The Buddhist imprimatur also makes the temple a powerful adversary in its legal battle with the government. In Thailand, the moral authority of monks rivals the secular authority of the law.

“They have the power to say right or wrong in terms of morality,” said Surapot Taweesak, a scholar in philosophy and religion at Suan Dusit Rajabhat University in Bangkok. “This makes people listen and not dare to argue or debate with monks for fear of being sinful.”

The government has ordered the temple to stop breeding tigers, charging fees to tourists and letting visitors feed tigers, officials say, but the temple has refused.

“The monks have the attitude, ‘I am over the law,’ ” said Teunchai Noochdumrong, the director of Thailand’s Wildlife Conservation Office. “They say because they are monks, they have the right to take care of all the animals in that area.”

The abbot, Phra Vissuthisaradhera, is “not a monk,” Ms. Teunchai said. “He’s a criminal.”

Mr. Vissuthisaradhera, who was attacked and clawed on the face last year by his favorite tiger, declined to be interviewed.

For years, the temple has faced allegations of misconduct. Recently, a handler was caught on video punching a tiger in the head.

Mr. Supitpong acknowledges that staff members sometimes have to strike the tigers to distract them from focusing on tourists as prey. “We have to hit them so we can change the tiger’s mood at the moment,” he said.

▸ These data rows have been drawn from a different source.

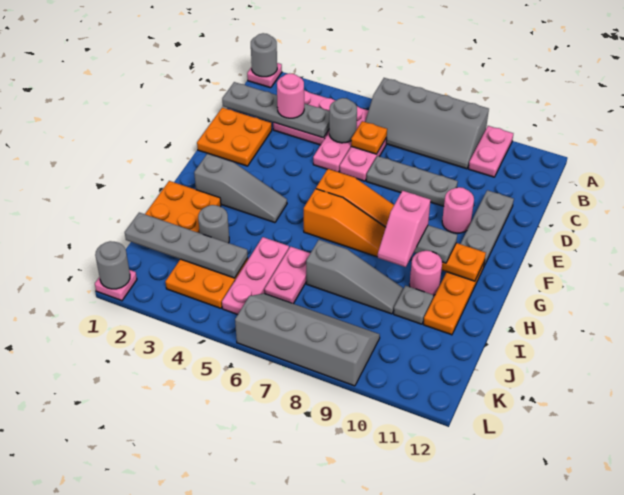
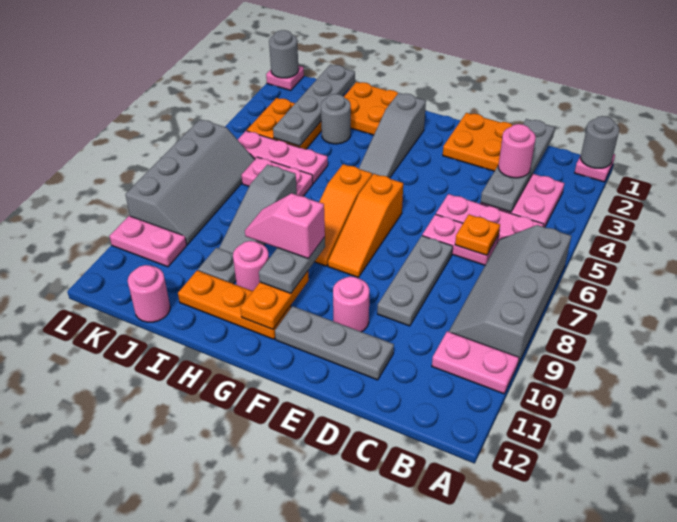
grey 1x1 round brick [329,98,357,143] -> none
none -> pink 1x1 round brick [128,265,170,322]
none -> pink 1x2 plate [109,216,187,267]

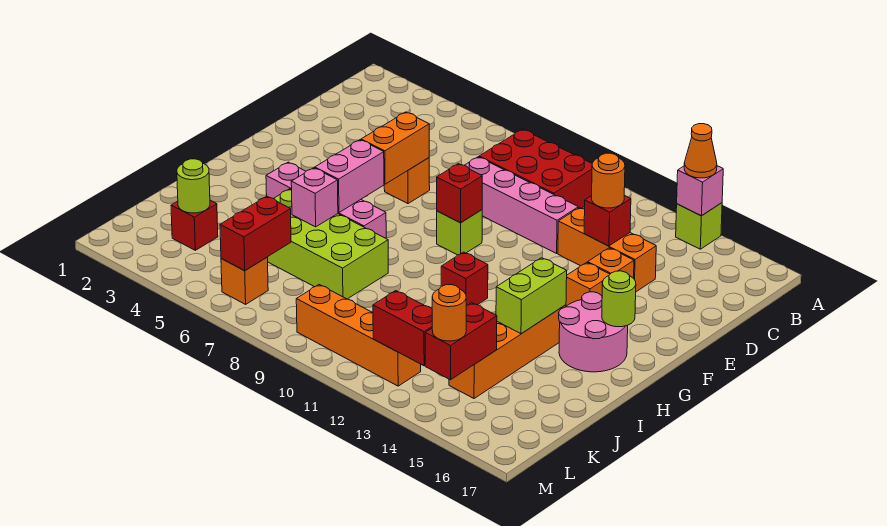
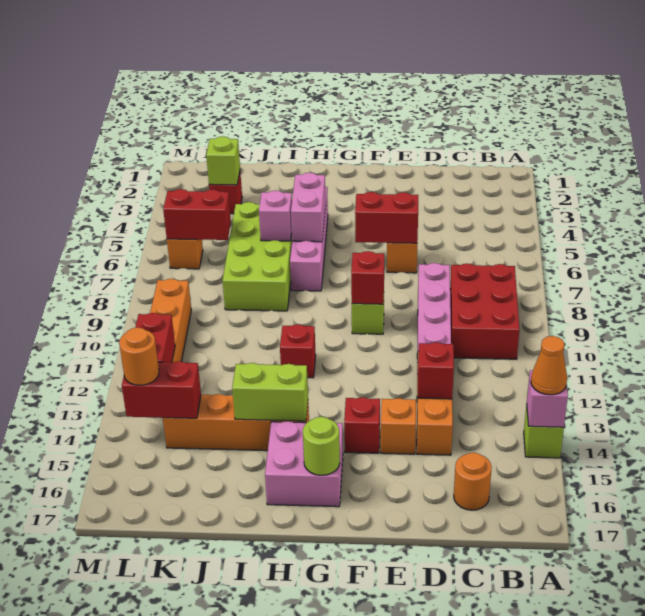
orange 1x1 round brick [592,153,625,208] -> orange 1x1 round brick moved to [454,453,492,510]
orange 1x2 brick [361,112,429,184] -> red 1x2 brick [355,192,418,243]
orange 1x1 brick [566,262,610,306] -> red 1x1 brick [344,397,380,453]
pink 1x2 brick [315,140,384,213] -> pink 1x2 brick turned to [291,173,326,242]
pink 2x2 round brick [559,292,628,372] -> pink 2x2 brick [265,421,343,507]
lime 1x1 round brick [177,159,210,213] -> lime 1x1 brick [206,136,240,185]

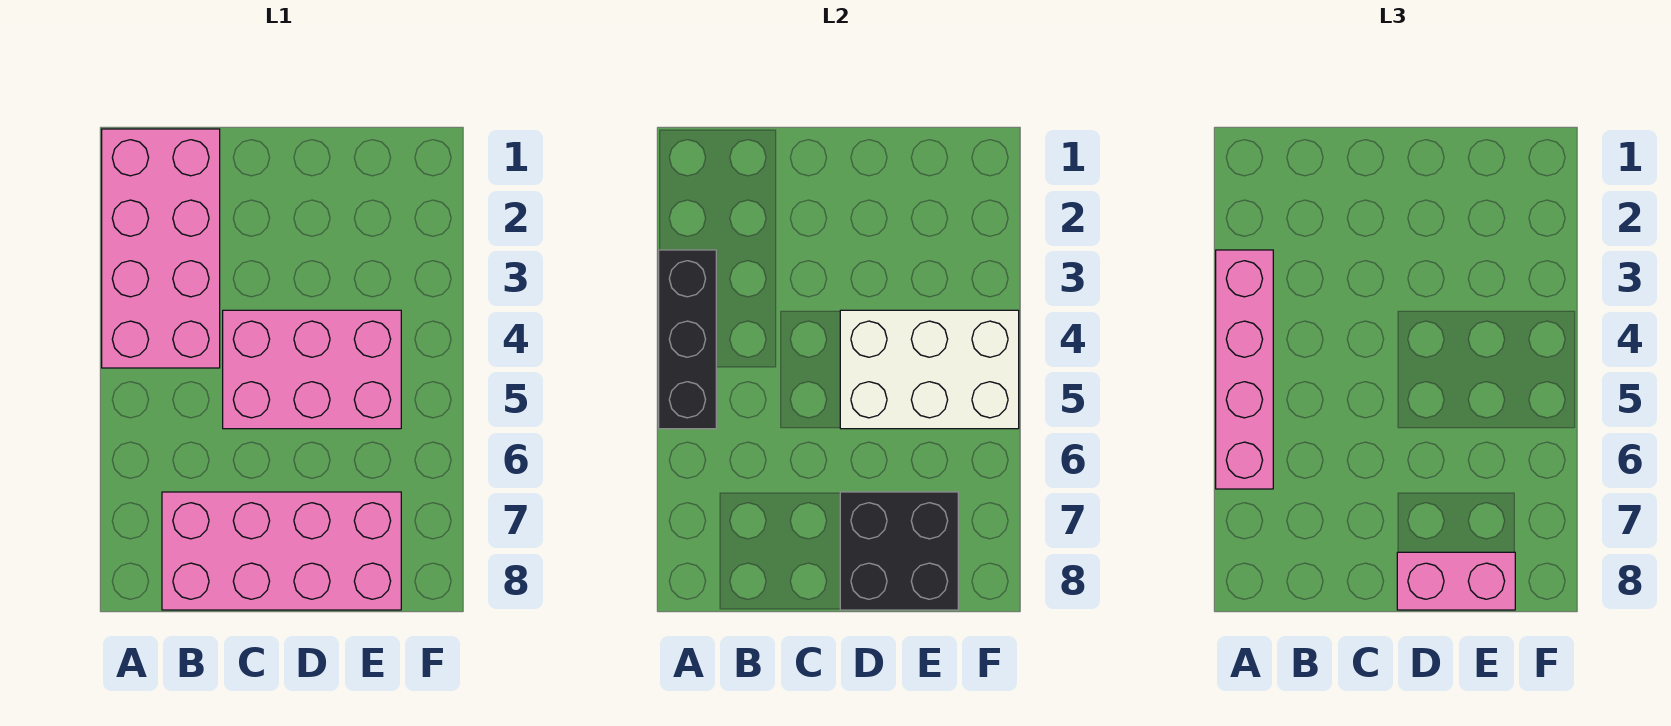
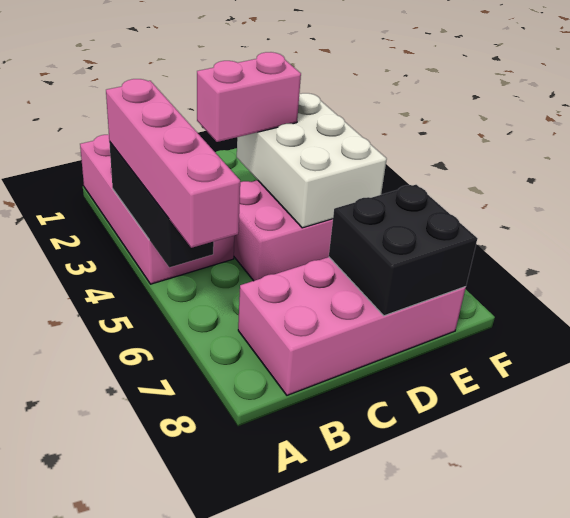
white 2x3 brick [840,310,1019,429] -> white 2x3 brick turned to [237,93,387,228]
pink 1x2 brick [1397,552,1515,610] -> pink 1x2 brick moved to [197,52,301,142]

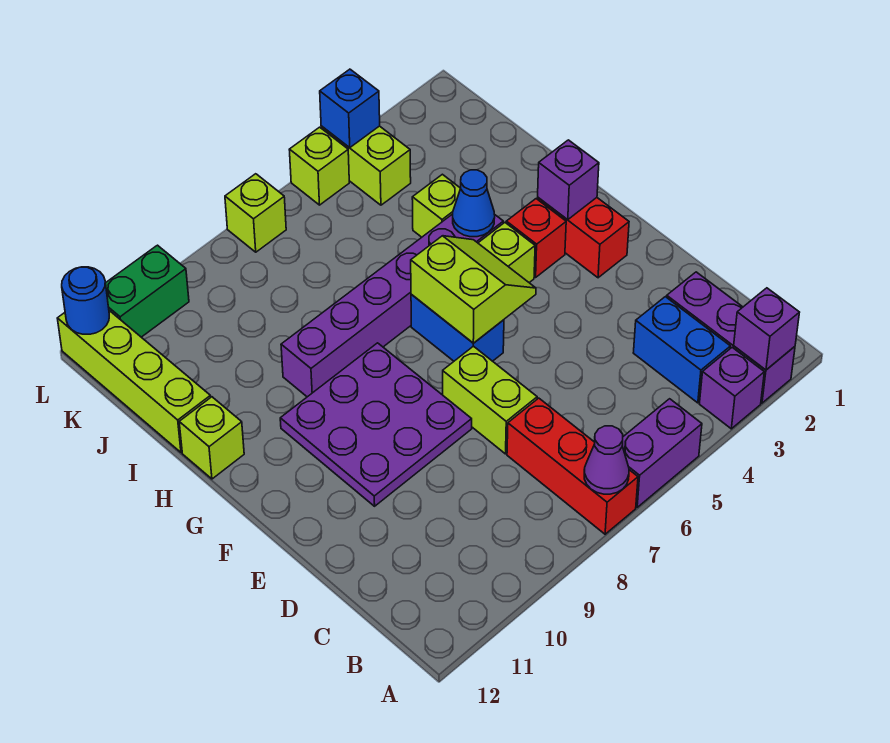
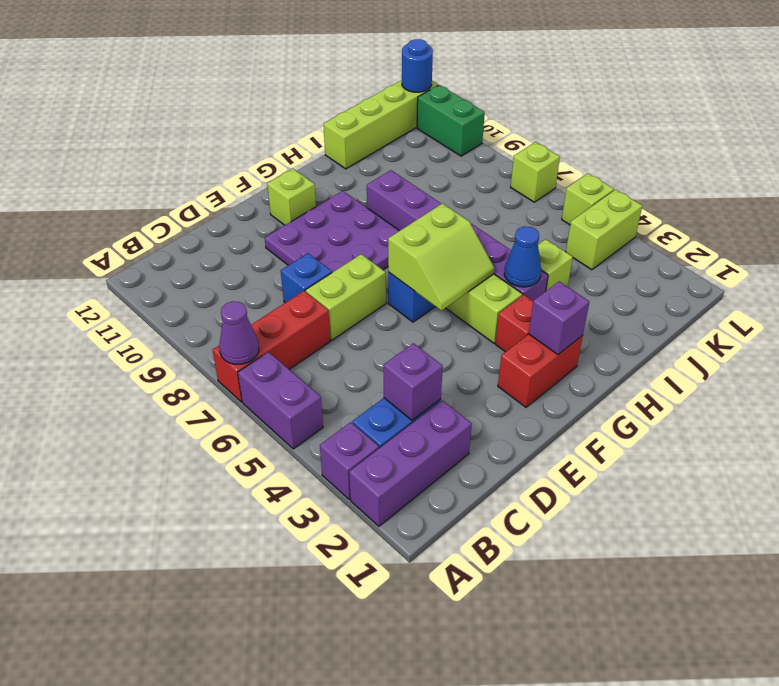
purple 1x1 brick [734,288,800,370] -> purple 1x1 brick moved to [384,343,443,420]
lime 1x1 brick [179,397,244,479] -> lime 1x1 brick moved to [267,169,316,225]
blue 1x1 brick [320,69,380,148] -> blue 1x1 brick moved to [281,253,332,303]

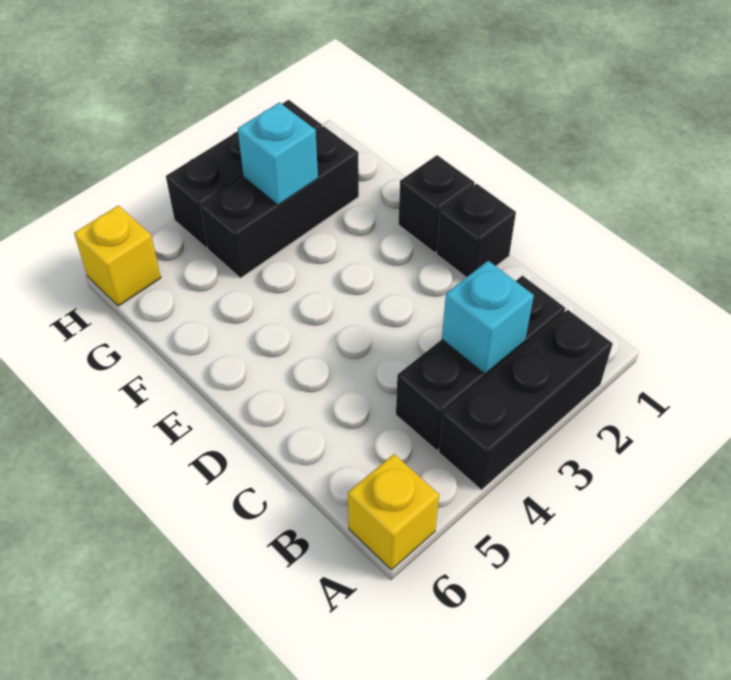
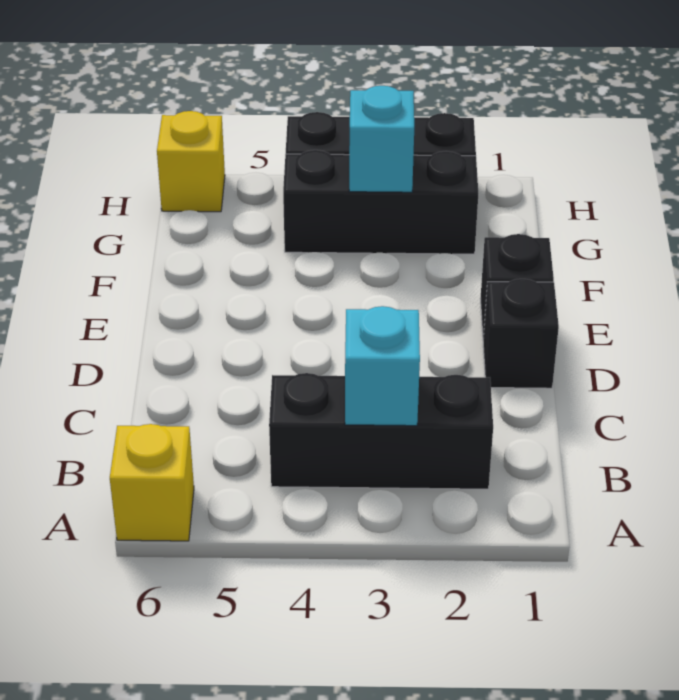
black 1x3 brick [439,310,613,490] -> none

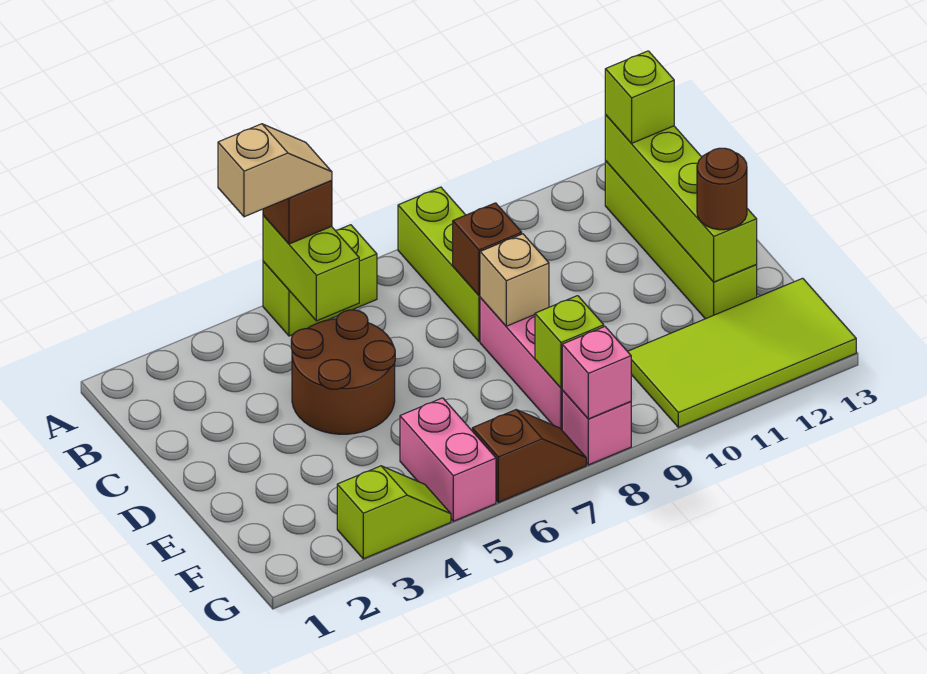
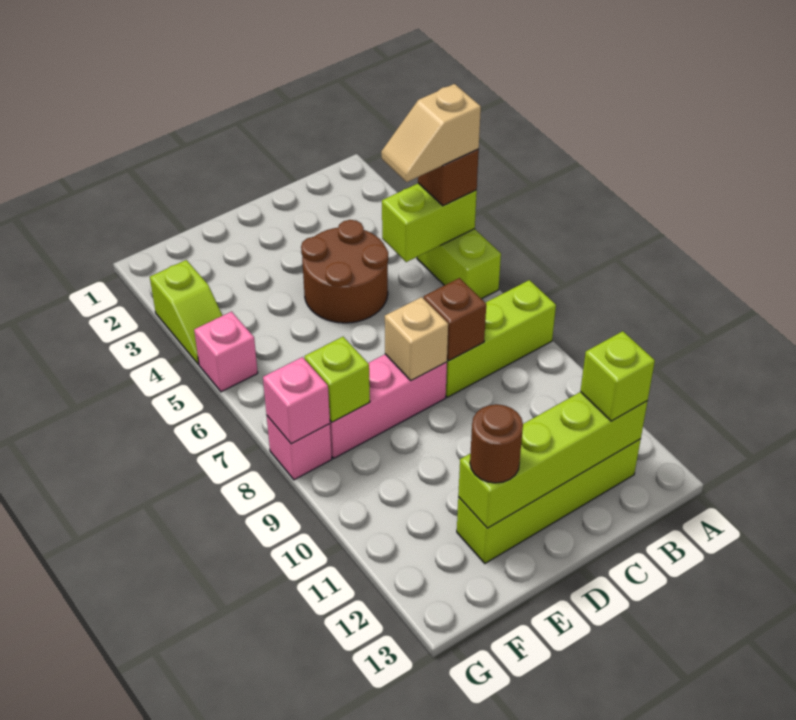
tan 1x2 slope [218,124,332,217] -> tan 1x2 slope turned to [381,84,481,182]
pink 1x2 brick [400,398,496,521] -> pink 1x1 brick [194,312,258,392]
lime 2x4 tile [628,278,856,427] -> none
brown 1x2 slope [472,410,586,502] -> none

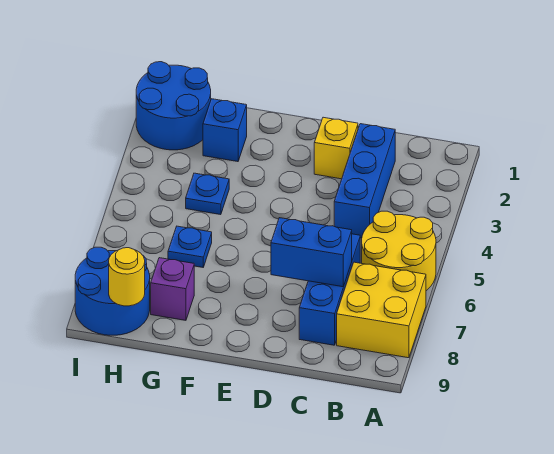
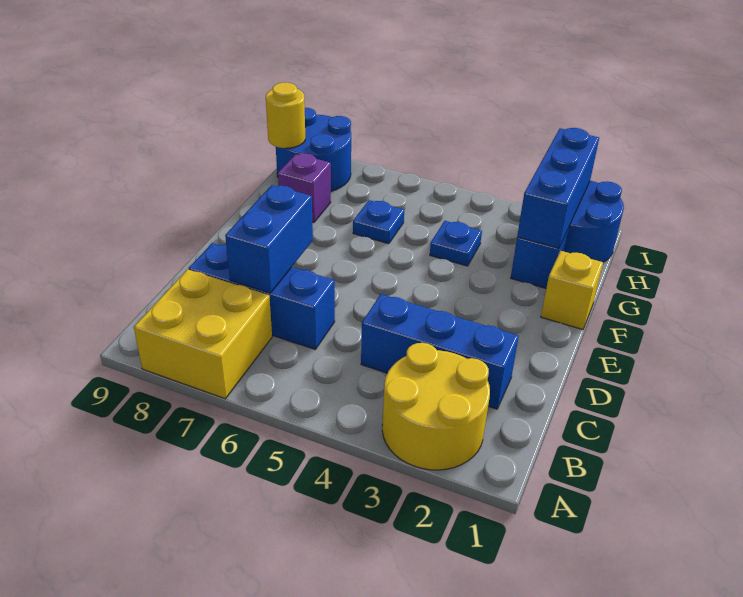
yellow 2x2 round brick [362,211,436,291] -> yellow 2x2 round brick moved to [382,343,490,470]
yellow 1x1 brick [314,117,358,179] -> yellow 1x1 brick moved to [541,251,603,330]
none -> blue 1x3 brick [517,128,599,248]

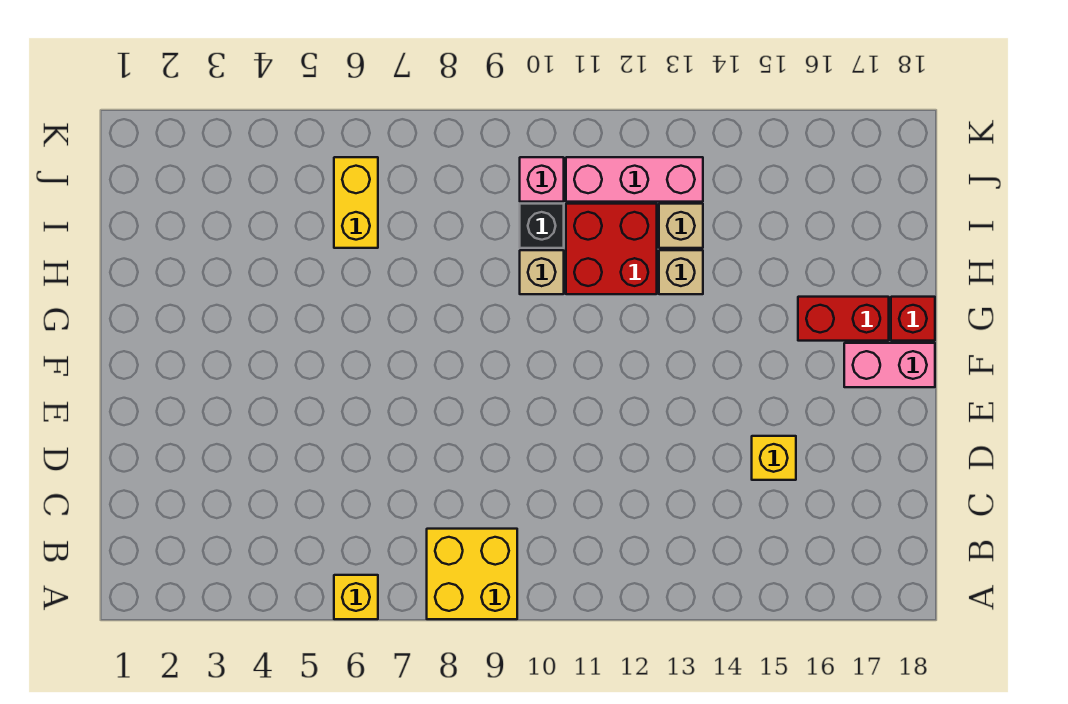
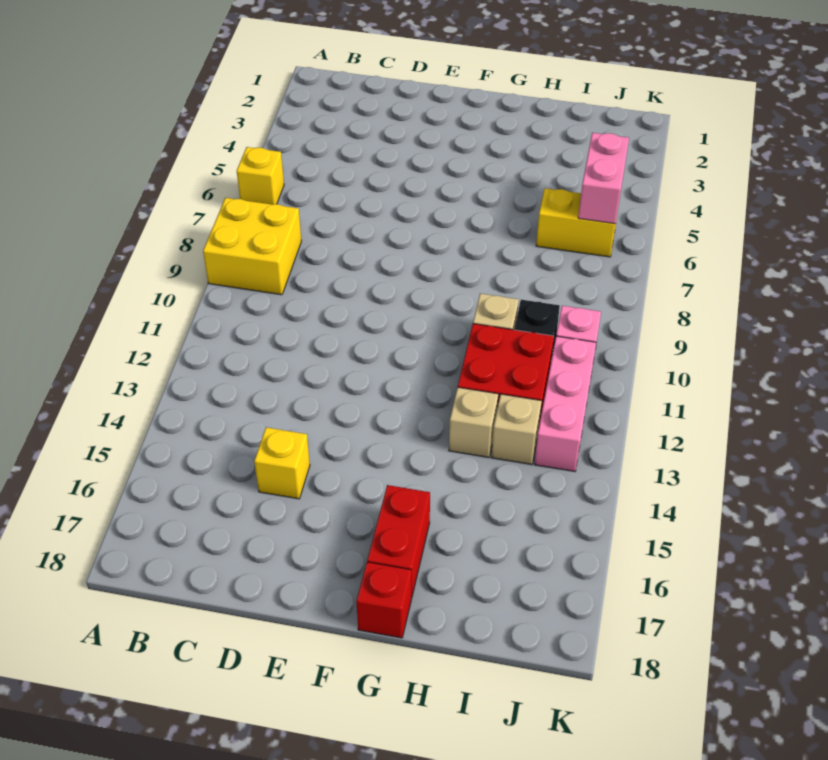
pink 1x2 brick [844,343,935,387] -> pink 1x2 brick moved to [578,133,629,224]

Charges of tiger smuggling date to at least 2008, when the British group Care for the Wild said the temple was illegally trading tigers with a farm in neighboring Laos.

Last year, the temple’s veterinarian resigned and reported that three tigers had vanished from the temple. He handed over three microchips that he said had been removed from the tigers; such chips are used to track endangered animals.

An Australian organization, Cee4life, claims that 281 tigers have been born at the temple over the years and that natural deaths alone could not account for today’s population, which stands at 138, not counting the 10 already removed by the government. The organization also presented evidence that some of the temple’s first tigers had been caught in the wild and that others had been brought later from Laos.